### [Lista de tareas]
1. Responda con base en el texto sobre Adam Smith:
(a) ¿En qué ciudad nació Adam Smith?
(b) ¿En qué año se publicó la “Teoría de los Sentimientos Morales”?
(c) ¿Quién era el mejor amigo de Adam Smith?
2. Devuelva sin cambios el fragmento del texto sobre Adam Smith que va desde "Aunque no hay" hasta "Escocia la llevaba.".
3. Prosiga el texto sobre Adam Smith a partir de su última oración.

*** Extracto de página ***

Aunque no hay certeza sobre la fecha exacta, en junio celebramos los 300 años de Adam Smith (1723-1790). Nació en Kirkcaldy, Escocia. Estudió en la Universidad de Glasgow y después en Oxford, desde donde se quejaba que había mucha misa y pocas clases. El padre de la economía fue parte del fenómeno intelectual conocido como la Ilustración Escocesa. La lista de grandes intelectuales y científicos escoceses es larga. Solo basta recordar que Edimburgo era conocida como la Atenas del Norte. En esa época, Escocia la llevaba.
Adam Smith fue profesor de Filosofía Moral en la Universidad de Glasgow. Dividió su curso en ética, economía política y jurisprudencia. De sus clases nace la “Teoría de los Sentimientos Morales” (TSM), que se publica en 1759. Este libro fue un éxito. Gracias a esto, fue invitado a un grand tour como mentor del duque de Buccleuch. Allí pudo conocer a los grandes de la época, incluyendo al mítico Voltaire.
Después de casi tres años regresan a Londres y, en vez de continuar enseñando en Glasgow, vuelve a su ciudad natal para trabajar durante casi diez años en su monumental “Riqueza de las Naciones” (RN). Finalmente aparece el emblemático año 1776. Y su mejor amigo, David Hume, alcanza a leerla antes de morir.

*** Registros ***

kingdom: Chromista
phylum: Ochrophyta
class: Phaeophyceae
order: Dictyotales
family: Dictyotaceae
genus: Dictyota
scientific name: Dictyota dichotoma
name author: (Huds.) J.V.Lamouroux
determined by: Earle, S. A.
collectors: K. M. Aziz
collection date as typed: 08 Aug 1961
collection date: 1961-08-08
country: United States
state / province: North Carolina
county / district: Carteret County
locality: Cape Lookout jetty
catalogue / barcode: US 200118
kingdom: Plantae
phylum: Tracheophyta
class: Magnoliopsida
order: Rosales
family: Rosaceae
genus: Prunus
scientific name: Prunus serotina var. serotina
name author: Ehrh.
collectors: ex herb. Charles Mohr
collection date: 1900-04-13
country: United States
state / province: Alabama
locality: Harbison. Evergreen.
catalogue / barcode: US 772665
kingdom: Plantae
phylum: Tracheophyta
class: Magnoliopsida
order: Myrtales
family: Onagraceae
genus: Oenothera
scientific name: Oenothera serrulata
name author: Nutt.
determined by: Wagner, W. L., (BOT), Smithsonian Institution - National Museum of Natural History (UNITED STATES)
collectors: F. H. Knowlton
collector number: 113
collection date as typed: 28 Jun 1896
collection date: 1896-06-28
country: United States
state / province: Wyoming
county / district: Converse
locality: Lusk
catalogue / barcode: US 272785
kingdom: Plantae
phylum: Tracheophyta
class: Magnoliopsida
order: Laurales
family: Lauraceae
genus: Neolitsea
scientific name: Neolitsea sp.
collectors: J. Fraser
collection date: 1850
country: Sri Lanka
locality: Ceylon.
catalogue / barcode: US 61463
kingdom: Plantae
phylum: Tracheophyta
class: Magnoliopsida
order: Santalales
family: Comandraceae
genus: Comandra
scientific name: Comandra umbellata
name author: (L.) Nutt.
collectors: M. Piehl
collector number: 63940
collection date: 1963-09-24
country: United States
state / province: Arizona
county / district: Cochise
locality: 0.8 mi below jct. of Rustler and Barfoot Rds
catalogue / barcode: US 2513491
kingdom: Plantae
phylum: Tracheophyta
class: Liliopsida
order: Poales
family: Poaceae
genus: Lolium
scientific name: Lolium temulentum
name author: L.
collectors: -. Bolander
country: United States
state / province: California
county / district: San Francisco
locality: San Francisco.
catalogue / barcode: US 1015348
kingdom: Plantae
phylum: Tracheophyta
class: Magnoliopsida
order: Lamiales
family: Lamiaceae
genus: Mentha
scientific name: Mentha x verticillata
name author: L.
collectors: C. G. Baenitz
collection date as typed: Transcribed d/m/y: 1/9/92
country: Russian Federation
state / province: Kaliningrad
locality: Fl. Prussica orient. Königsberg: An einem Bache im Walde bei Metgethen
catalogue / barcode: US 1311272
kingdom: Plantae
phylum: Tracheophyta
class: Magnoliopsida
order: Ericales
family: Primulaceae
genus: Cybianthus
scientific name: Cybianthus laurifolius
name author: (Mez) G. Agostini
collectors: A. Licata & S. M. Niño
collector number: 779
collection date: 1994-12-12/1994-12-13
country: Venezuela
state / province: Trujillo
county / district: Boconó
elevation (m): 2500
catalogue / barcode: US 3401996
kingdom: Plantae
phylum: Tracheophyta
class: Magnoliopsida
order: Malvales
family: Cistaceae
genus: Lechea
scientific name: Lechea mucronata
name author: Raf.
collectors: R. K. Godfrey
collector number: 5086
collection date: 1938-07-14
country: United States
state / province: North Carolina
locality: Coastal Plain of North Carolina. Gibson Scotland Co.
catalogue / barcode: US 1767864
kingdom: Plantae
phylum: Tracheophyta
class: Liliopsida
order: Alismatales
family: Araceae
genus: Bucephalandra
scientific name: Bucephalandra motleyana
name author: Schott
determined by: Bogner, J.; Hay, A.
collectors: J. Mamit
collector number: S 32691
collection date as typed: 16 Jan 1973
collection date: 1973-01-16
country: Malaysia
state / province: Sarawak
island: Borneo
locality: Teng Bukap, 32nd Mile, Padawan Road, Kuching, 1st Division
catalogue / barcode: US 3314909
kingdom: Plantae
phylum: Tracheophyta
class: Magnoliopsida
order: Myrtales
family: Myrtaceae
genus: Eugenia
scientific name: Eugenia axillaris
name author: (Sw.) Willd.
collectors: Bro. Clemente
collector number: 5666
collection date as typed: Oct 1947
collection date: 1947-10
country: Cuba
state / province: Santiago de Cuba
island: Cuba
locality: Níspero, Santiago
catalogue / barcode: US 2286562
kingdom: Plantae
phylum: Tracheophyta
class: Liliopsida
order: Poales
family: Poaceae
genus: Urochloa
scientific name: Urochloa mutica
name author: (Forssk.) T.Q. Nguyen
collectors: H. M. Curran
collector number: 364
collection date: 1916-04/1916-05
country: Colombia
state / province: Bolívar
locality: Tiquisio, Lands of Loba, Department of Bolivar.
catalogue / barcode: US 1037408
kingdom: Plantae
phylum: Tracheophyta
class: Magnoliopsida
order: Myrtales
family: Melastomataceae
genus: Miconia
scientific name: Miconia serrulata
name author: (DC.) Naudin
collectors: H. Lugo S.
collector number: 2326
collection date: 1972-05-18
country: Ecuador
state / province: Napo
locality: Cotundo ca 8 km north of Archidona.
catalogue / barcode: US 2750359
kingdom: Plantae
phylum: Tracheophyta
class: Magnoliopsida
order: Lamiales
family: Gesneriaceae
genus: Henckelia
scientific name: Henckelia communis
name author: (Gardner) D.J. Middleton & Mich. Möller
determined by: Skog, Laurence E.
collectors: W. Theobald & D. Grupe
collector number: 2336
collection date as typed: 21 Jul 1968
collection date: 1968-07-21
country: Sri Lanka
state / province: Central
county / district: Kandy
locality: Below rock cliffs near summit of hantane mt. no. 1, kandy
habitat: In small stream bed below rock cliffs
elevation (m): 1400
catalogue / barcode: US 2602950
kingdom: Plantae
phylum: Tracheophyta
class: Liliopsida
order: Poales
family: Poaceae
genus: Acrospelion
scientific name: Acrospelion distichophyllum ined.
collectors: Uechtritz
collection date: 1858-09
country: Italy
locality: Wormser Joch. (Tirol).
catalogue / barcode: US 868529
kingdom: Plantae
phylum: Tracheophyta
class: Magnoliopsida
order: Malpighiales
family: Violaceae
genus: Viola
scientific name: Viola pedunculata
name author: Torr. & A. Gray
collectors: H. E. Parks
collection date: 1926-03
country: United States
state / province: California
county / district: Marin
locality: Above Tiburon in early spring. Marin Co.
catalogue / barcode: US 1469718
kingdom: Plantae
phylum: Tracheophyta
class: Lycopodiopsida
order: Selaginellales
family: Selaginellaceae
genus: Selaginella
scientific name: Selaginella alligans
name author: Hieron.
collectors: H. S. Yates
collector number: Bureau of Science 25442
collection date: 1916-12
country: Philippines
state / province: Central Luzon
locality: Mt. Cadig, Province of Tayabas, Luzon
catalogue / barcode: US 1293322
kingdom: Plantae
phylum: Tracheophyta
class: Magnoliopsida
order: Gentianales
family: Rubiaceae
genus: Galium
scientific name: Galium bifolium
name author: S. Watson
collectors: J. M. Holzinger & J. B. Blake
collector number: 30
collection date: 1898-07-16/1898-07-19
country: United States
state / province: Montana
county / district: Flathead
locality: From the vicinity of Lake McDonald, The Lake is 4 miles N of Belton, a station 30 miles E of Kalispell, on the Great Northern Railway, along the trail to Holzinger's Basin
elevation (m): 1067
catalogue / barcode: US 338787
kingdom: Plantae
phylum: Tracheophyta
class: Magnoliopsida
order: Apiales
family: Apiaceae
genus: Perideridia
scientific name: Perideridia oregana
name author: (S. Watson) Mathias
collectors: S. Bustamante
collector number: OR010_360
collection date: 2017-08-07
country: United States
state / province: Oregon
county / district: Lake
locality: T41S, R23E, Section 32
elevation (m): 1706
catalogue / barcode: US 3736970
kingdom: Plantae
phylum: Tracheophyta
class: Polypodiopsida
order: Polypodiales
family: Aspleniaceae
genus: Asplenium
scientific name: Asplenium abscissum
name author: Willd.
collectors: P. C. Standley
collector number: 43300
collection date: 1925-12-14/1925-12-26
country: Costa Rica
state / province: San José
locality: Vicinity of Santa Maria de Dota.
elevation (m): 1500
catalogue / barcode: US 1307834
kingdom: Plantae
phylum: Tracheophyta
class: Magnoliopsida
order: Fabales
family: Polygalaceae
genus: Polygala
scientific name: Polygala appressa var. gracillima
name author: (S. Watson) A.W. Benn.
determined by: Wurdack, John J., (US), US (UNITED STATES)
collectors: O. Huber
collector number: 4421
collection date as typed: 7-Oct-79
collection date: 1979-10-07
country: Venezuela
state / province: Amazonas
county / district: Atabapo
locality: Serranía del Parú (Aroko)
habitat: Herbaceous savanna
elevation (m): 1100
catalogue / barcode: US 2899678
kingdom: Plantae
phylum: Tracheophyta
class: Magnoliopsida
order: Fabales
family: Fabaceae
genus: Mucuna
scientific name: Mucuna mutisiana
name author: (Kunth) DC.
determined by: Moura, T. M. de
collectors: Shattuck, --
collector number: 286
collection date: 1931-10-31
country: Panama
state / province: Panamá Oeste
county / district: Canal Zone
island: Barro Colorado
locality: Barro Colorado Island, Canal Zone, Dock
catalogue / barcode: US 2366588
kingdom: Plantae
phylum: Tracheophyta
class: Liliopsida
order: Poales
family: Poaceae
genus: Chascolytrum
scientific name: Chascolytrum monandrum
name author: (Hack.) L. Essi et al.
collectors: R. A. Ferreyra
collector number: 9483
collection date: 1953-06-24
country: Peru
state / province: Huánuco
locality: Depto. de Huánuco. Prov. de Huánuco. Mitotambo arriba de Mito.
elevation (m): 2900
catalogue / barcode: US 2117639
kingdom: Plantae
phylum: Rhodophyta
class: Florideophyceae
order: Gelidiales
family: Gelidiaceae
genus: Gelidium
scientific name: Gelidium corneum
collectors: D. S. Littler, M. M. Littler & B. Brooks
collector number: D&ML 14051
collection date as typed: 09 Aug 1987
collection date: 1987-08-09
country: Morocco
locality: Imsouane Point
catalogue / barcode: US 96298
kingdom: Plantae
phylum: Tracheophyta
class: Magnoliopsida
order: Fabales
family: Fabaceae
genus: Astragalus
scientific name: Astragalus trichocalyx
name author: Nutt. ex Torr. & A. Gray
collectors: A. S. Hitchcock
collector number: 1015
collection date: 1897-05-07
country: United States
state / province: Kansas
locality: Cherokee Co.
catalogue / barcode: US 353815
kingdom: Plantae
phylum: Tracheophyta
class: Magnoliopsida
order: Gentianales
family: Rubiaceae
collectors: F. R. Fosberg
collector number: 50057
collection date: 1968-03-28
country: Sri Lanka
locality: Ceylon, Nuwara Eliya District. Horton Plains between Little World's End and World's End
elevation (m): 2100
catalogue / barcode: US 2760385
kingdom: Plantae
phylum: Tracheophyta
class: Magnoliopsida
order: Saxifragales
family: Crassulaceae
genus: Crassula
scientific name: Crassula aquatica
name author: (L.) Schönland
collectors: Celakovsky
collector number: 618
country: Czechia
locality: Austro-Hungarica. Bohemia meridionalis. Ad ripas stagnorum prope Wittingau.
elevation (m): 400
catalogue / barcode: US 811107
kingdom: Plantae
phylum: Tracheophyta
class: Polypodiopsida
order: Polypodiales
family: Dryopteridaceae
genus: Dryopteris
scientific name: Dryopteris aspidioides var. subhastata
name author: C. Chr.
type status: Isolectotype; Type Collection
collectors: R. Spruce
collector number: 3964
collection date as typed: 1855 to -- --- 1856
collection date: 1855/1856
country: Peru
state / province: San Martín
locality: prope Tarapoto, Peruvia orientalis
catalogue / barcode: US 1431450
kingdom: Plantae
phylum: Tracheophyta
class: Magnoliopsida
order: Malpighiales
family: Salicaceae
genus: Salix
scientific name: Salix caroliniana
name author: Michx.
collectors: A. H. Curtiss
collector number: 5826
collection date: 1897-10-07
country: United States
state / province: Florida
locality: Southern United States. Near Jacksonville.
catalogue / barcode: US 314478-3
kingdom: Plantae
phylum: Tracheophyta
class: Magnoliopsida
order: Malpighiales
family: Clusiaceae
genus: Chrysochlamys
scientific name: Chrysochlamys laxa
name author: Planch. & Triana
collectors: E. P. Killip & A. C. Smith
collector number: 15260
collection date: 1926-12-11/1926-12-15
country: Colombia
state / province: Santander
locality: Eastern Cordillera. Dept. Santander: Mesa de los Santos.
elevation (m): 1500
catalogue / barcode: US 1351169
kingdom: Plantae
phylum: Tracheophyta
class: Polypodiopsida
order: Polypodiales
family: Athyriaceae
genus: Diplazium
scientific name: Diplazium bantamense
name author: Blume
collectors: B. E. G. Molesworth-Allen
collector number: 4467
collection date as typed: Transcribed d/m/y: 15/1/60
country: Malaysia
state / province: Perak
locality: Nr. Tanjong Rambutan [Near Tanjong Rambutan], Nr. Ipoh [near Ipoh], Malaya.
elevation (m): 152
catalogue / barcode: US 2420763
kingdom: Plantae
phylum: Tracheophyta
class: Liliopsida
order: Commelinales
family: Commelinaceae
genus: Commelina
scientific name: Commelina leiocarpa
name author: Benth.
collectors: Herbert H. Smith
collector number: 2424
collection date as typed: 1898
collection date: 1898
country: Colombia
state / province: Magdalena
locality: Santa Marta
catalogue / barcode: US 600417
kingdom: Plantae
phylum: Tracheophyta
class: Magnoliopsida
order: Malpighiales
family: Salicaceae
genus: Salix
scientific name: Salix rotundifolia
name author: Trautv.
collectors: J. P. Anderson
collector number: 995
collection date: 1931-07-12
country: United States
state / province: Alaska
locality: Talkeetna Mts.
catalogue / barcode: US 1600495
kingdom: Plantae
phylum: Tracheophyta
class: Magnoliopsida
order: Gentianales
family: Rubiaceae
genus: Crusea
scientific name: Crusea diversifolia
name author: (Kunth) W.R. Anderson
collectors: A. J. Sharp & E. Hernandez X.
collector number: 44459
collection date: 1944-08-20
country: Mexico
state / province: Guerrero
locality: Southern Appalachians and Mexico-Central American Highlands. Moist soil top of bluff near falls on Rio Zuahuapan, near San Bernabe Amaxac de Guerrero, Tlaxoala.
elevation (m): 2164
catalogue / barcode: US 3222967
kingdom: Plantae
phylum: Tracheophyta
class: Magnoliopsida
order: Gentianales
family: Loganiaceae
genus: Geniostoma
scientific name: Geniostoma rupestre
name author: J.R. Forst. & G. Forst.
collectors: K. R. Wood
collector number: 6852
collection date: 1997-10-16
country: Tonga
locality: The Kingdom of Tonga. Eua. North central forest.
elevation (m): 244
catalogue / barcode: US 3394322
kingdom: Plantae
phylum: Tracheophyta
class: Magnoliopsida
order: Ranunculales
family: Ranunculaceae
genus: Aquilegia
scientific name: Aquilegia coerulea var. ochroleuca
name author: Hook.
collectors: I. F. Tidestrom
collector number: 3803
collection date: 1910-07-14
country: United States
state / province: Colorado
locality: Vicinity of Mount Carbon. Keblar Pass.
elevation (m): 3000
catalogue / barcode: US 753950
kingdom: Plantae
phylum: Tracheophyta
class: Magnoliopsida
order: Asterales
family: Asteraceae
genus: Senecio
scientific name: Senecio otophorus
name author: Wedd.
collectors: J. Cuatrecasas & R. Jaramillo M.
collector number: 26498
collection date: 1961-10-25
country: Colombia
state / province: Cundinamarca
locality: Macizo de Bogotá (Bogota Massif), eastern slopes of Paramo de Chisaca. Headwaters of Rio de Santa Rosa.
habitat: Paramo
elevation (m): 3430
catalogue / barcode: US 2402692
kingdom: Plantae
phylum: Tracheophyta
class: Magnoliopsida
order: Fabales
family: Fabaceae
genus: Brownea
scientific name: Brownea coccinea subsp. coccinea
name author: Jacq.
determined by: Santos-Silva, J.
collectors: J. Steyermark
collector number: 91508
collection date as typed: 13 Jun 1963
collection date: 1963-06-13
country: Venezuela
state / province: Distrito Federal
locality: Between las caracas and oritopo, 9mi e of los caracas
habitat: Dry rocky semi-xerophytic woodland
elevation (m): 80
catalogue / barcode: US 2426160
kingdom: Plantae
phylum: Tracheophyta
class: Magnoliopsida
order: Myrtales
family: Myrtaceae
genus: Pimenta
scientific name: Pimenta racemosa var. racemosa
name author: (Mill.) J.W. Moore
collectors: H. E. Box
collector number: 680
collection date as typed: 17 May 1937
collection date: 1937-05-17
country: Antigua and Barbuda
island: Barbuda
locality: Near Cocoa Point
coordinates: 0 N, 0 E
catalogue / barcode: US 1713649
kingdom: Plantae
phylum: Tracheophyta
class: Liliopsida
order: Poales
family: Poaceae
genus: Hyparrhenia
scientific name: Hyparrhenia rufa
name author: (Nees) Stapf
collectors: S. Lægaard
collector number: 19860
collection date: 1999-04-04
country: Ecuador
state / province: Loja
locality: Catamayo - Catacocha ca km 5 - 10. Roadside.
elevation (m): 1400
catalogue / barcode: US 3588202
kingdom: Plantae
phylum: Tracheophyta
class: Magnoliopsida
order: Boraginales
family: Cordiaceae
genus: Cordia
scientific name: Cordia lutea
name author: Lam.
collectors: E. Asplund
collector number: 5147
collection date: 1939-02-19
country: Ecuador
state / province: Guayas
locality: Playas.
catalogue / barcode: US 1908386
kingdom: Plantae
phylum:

***

### [Respuestas por tarea]
1.
(a) En Kirkcaldy, Escocia.
(b) En 1759.
(c) David Hume.

2.
Aunque no hay certeza sobre la fecha exacta, en junio celebramos los 300 años de Adam Smith (1723-1790). Nació en Kirkcaldy, Escocia. Estudió en la Universidad de Glasgow y después en Oxford, desde donde se quejaba que había mucha misa y pocas clases. El padre de la economía fue parte del fenómeno intelectual conocido como la Ilustración Escocesa. La lista de grandes intelectuales y científicos escoceses es larga. Solo basta recordar que Edimburgo era conocida como la Atenas del Norte. En esa época, Escocia la llevaba.

3.
Este libro, muy citado y poco leído, da un giro radical a lo que se pensaba en ese entonces sobre economía. El mercantilismo estaba en boga. Un país era rico mientras más oro y plata tuviera. O sea, la riqueza de un país, al igual que la de una persona, se determinaba por la cantidad de dinero. Para ello había que promover el superávit comercial aumentando las exportaciones y gravando las importaciones. Smith tenía claro que estas políticas beneficiaban a los monopolios. Y a unos pocos.
Para Smith, la riqueza de una nación estaba en el trabajo productivo, en el potencial de las personas. Por eso defiende el libre comercio y la libertad para poder llevar adelante nuestros proyectos. No debe sorprendernos que el foco de RN esté en los más pobres, que, en los albores de la revolución industrial, eran la gran mayoría.
El destino de su “Teoría de los Sentimientos Morales” fue distinto. TSM fue olvidada o, mejor dicho, ignorada. Para los economistas, era solo un pasatiempo del padre de la economía. Y para algunos filósofos, un libro menor, un fútil precursor del utilitarismo. Estaban equivocados. A partir de la década de 1980 se ha producido un explosivo y creciente interés por este libro. Los filósofos se admiran por su profundidad. Y algunos economistas han aquilatado el verdadero legado del padre de la economía.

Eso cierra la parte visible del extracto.